**課題 1**
CADCAMインレーについてのコラムでは、保険適用のCADCAMクラウンはどの歯に入れられると書かれているか。
**課題 2**
CADCAMインレーについてのコラムを、最後の文のあとから続けて書いてください。

2022年4月から保険適用「CADCAMインレー」について

こんにちは、三好歯科 自由が丘 院長の三好健太郎です。

今回は、令和4年度の診療報酬改定により導入が決まった、白い詰め物「CADCAM(キャドキャム)インレー」についてお話をしたいと思います。

まず「CADCAMインレー」とは、「CAD/CAM」=コンピューターにより設計製造した、「インレー」=詰め物、という意味です。このコラムでもっともお伝えしたいのは、「三好歯科 自由が丘では、一部の例外を除き治療にCADCAMインレーを使用する予定はありません」ということです。

もともと、CADCAMインレーに先駆けて「CADCAMクラウン(被せ物)」が、数年前から保険適用となっています。4番、5番、条件つきで6番(7番)の歯へ入れることが可能です。

このCADCAMクラウンについても、三好歯科 自由が丘では非推奨で、状況に応じて当院の判断で一部使用しています。

**記録一覧**
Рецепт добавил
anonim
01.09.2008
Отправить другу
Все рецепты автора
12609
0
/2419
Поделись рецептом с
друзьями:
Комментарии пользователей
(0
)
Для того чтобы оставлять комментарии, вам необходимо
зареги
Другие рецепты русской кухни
==
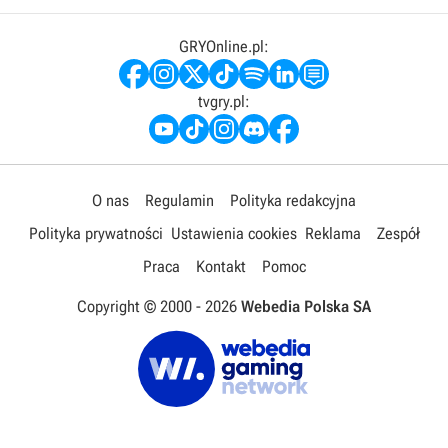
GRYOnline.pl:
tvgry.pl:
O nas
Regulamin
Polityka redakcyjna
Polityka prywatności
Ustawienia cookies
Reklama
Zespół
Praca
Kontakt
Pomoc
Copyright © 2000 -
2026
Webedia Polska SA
...
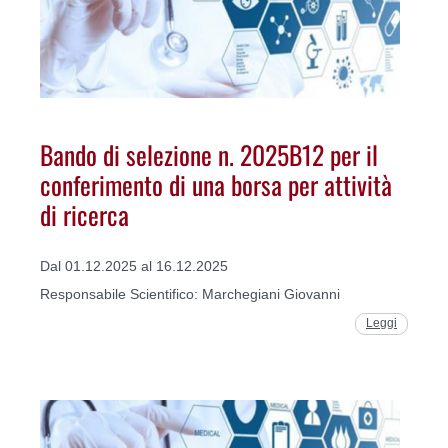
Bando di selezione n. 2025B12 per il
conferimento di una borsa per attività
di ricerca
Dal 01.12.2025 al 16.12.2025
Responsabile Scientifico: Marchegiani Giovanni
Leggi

**最終回答 1**
4番、5番、条件つきで6番(7番)の歯。

**最終回答 2**
歯科医院の中には、CADCAM自体扱っていなかったり、積極的に勧めていないため説明を割愛したりするところも多いです。そもそも歯の詰め物・被せ物は、種類が多く違いが分かりにくいため、患者さんには理解しにくくなっている現状があります。

そのため、このコラムでは、特に間違えやすい歯科素材の違いについて解説しつつ、三好歯科 自由が丘でCADCAMを非推奨としている理由についてお話しします。

 

CADCAMインレーは、セラミックインレーとは別物です

CADCAMで使う歯科素材は、レジン(プラスチック)に、焼成前のセラミック(陶器)の粉を混ぜたものです。レジンは治療が短時間で済む反面、耐久性はあまり高くありません。

また、セラミックは「焼成」という焼く作業が入ることで、強度や透明感などの美しさが出ます。つまり、焼く作業が入らなければ、セラミックの粉末を混ぜても補強レベルにしかならず、美しさも強度もほぼ上がりません。

俗に言う「オールセラミック」(略して「セラミック」と呼ぶこともある)は、制作の過程で焼成することで、強度と透明感を出しています。それでもジルコニア(人工ダイヤモンド)と比較すると、硬さという意味合いでは劣り、噛み合わせ(咬合)によっては破折したりするリスクが高めになります。強度でいうと、CADCAMインレーはセラミックの約3分の1、セラミックはジルコニアの約半分程度です。

ここでの「強度」は、あくまでも物質としての硬さの話なので、虫歯になりやすいかどうか、ではありません。噛み合わせや適合性、審美性、さまざまなことを考慮して、適切な素材を判断します。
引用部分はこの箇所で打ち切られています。